No stranger to this part of the world, the "60s Space Cowboy", a friend of Terry Frost and one who contributed the catalogue entry for Peter Ward's retrospective held in the Penwith Galleries in 1997, as well as exhibiting his own work in this country and abroad from Camden Arts Centre, London, and the University of Cardiff to the Gallerie Swart, Amsterdam, and Bratislava, Czechoslovakia, he has pursued a long career in art education.
An artist whose works are now part of such public collections as that of Leeds City Art Gallery and the Arts Council of Great Britain, he has held two major fellowships: the Gregory Fellowship at Leeds University, 1979-81, and the Senior Research Fellowship at Cardiff College of Art, 1983-86.
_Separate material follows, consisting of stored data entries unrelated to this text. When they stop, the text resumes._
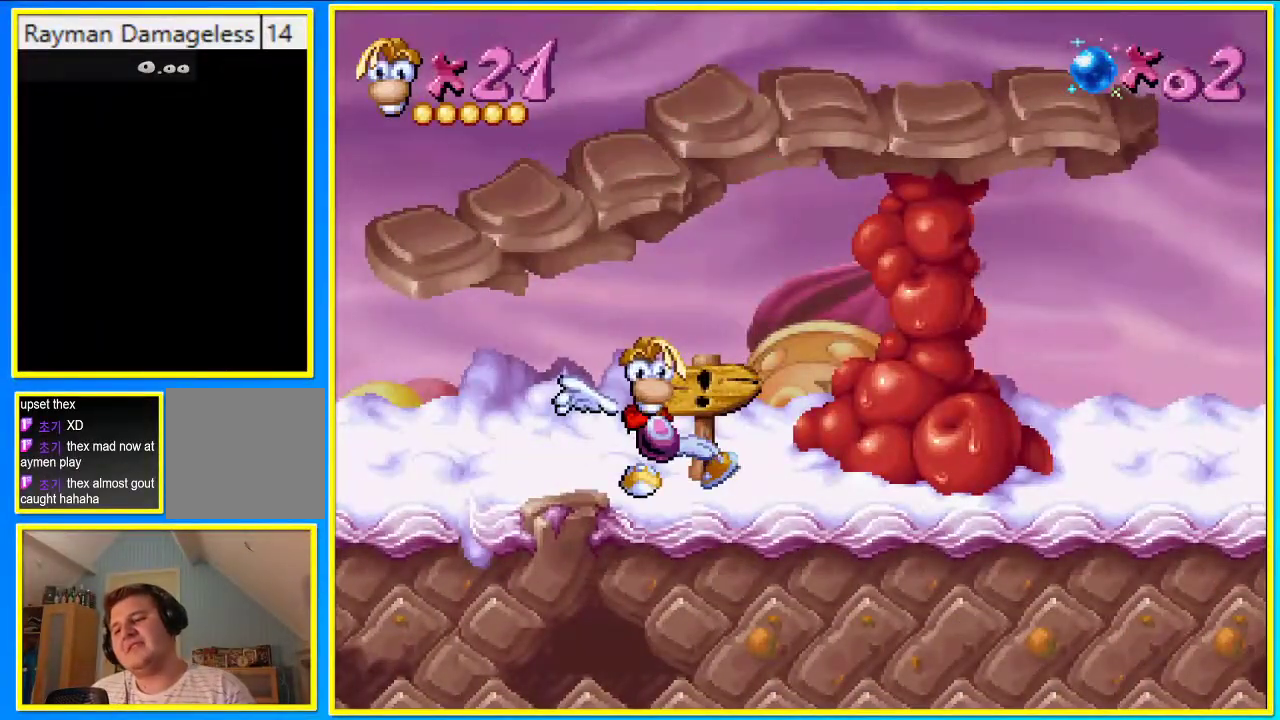
{"buttons": [], "left_stick": "center", "right_stick": "center", "events": []}
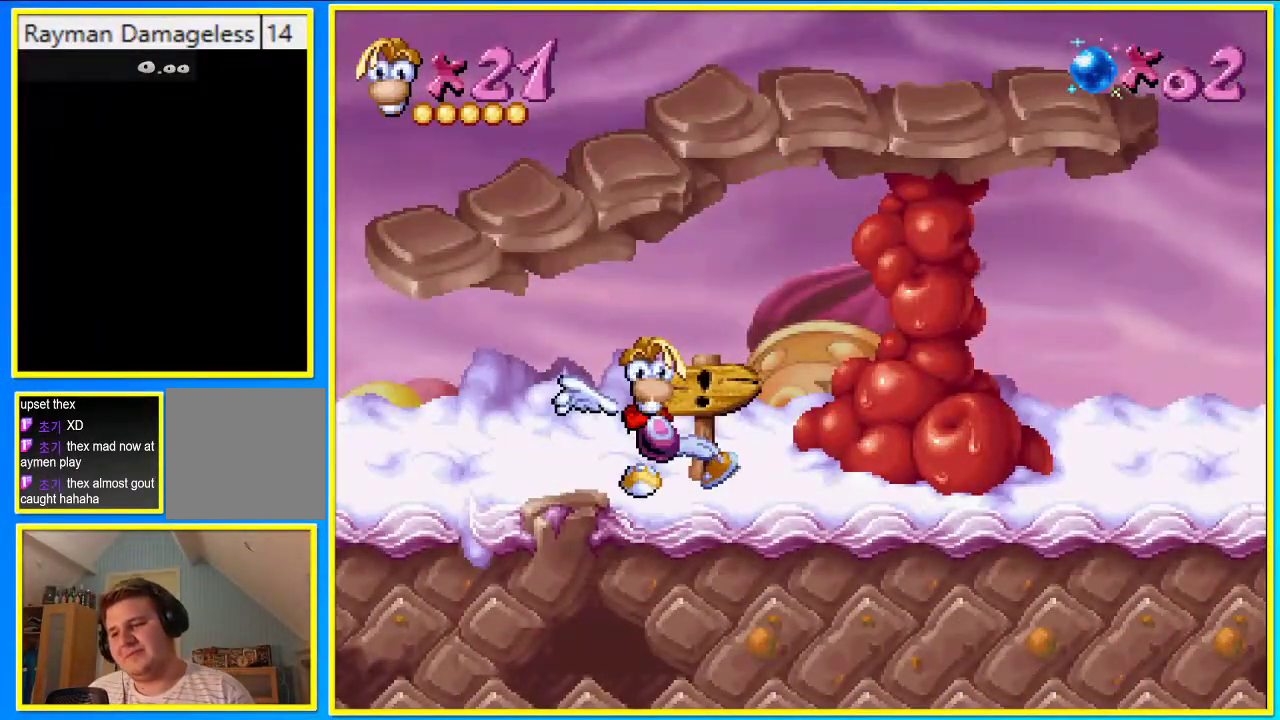
{"buttons": [], "left_stick": "center", "right_stick": "center", "events": []}
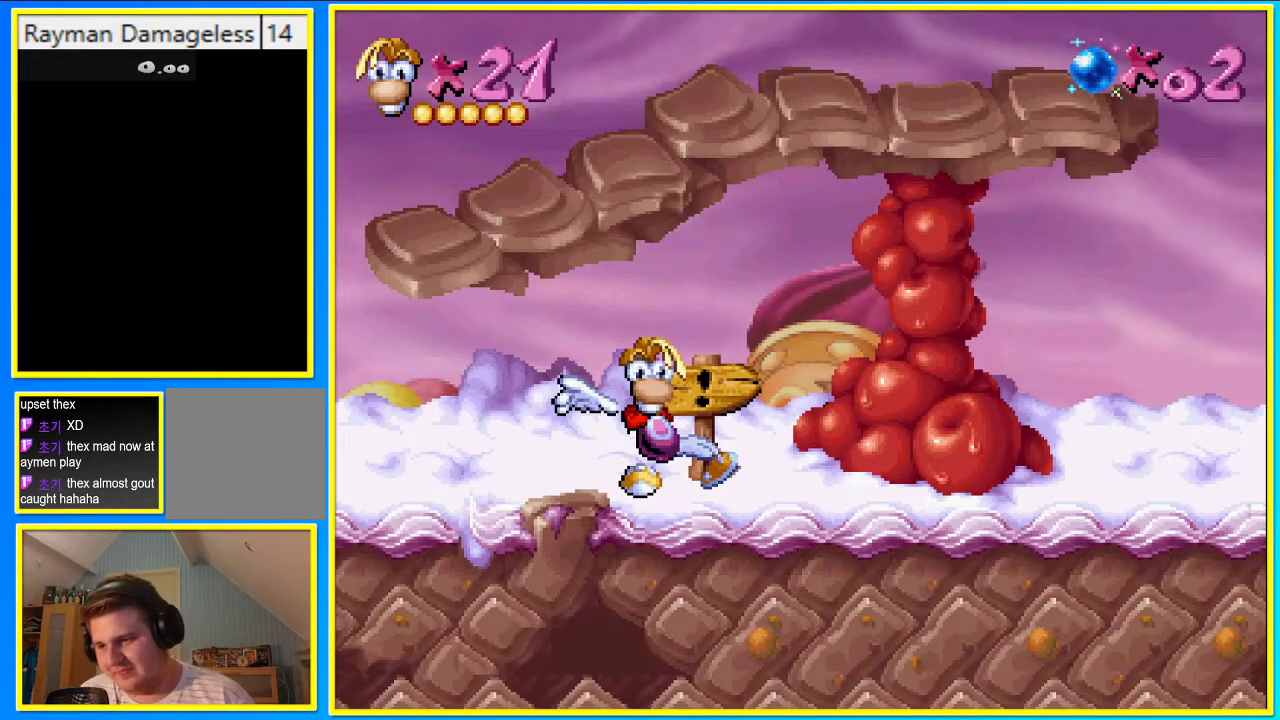
{"buttons": [], "left_stick": "center", "right_stick": "center", "events": []}
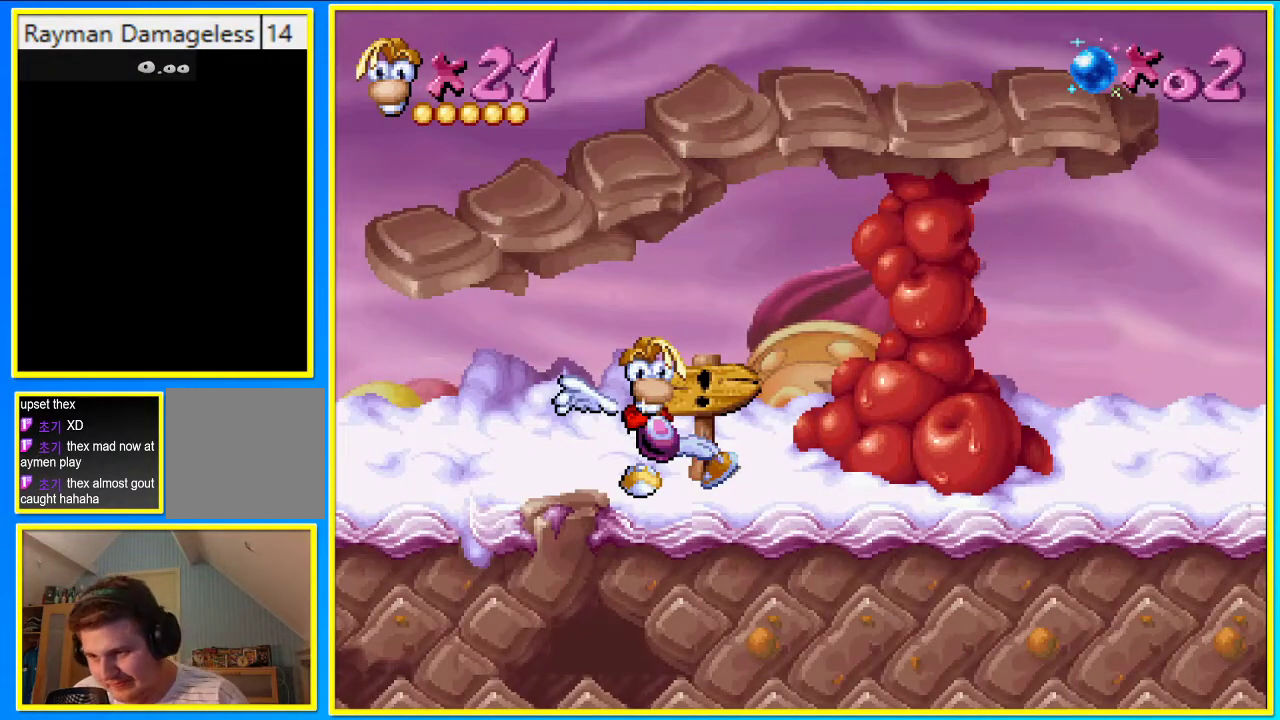
{"buttons": [], "left_stick": "center", "right_stick": "center", "events": []}
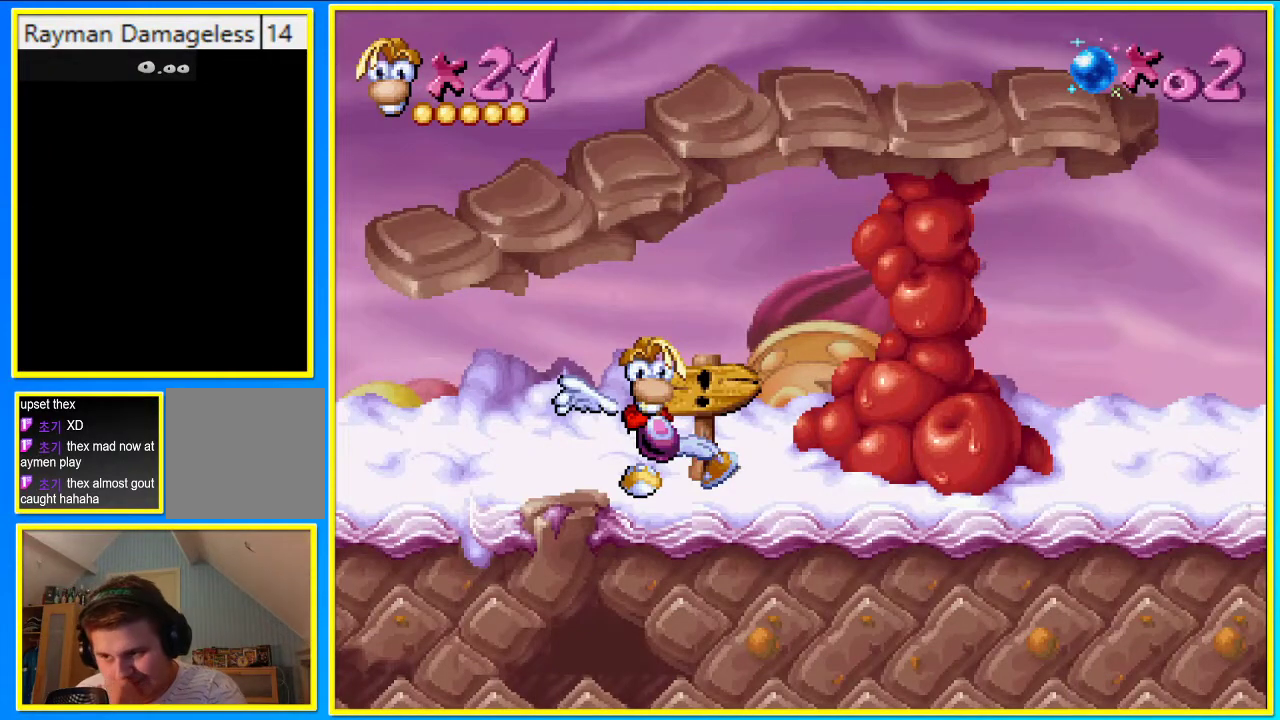
{"buttons": [], "left_stick": "center", "right_stick": "center", "events": []}
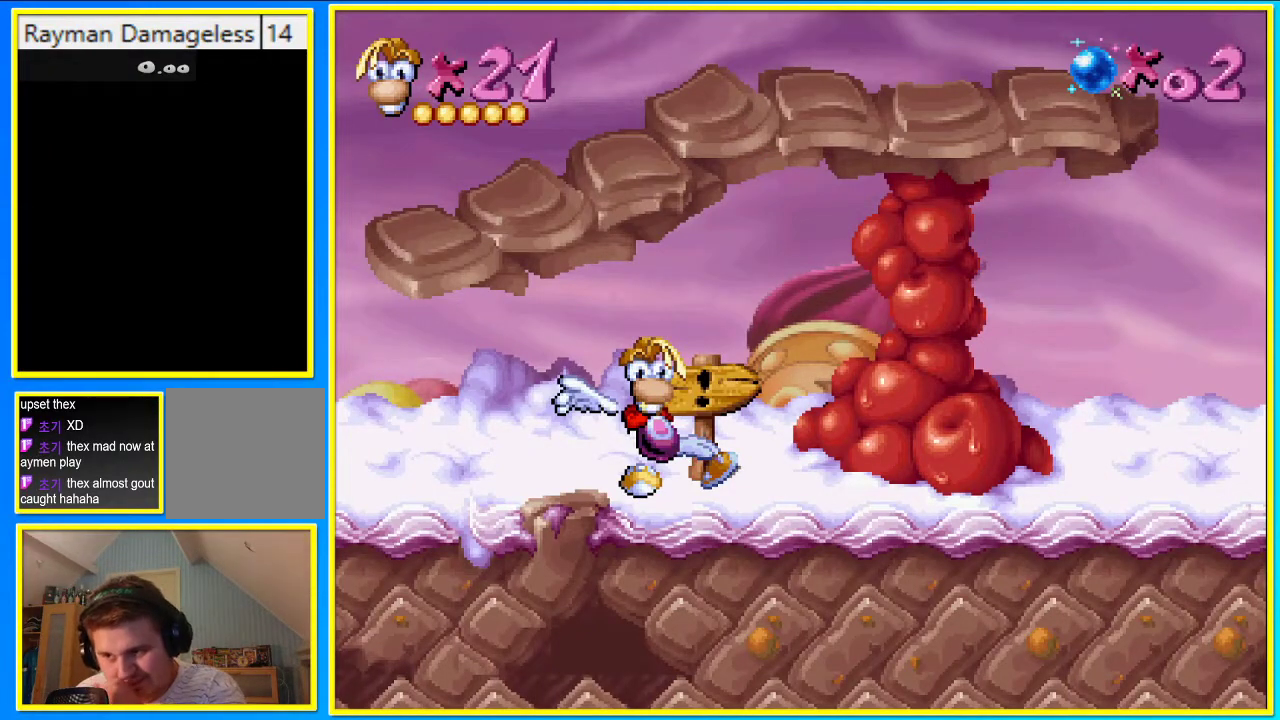
{"buttons": [], "left_stick": "center", "right_stick": "center", "events": []}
Since the mid-1960s he has held senior teaching posts at Coventry College of Art, at Birmingham Polytechnic, with the last, prior to his retirement in 2003, being that of Subject Leader for Painting at Wimbledon School of Art.
While many will be puzzled by the works he is presenting here, lovers of applied mathematics will be entranced by them.
Works that stem from a nine-inch high, painted jelutong, wall mounted object, an "asymmetrical frustum", he made back in 1980, their creation centres around the series of numbers given to us by the Italian mathematician Leonardo Fibonacci in which each number is the sum of the two preceding numbers: as in 1, 1, 2, 3, 5, 8, and so on.
He uses it, as he says, "as a means of deciding, or more precisely, avoiding, subjective choices on such things as size and proportion."
But the puzzlement only begins there. With the Fibonacci series he combines advice from the Johnsian sketch book - "take an object. Do something to it. Do something else to it", plus a passage from Molloy by Samuel Beckett: "I had four ways of wearing my shirt. Front to front right side out, front to front inside out, back to front right side out, back to front inside out" as procedural method.
Taken together, as John Mitchell adds, "this amounts to asking the question - what if? I make it flat, round, positive, negative, coloured, floor mounted, wall mounted, in wax, in wood, in bronze, drawn, painted, upside down, back to front, inside out?....ad infinitum."
Difficult to come to terms with, perhaps: Challenging, enigmatic and thought-provoking, whether made in paint or in bronze, the new works he is presenting here, pass the first test in mathematics as laid down by the British mathematician Godfrey Harold Hardy, which should surely also be the first test in art, "Beauty is the first test: there is no permanent place in the world for ugly mathematics." Or ugly art?
John Mitchell's "asymmetrical frustums", can be seen in Trereife Gallery, Newlyn, Penzance, until June 13.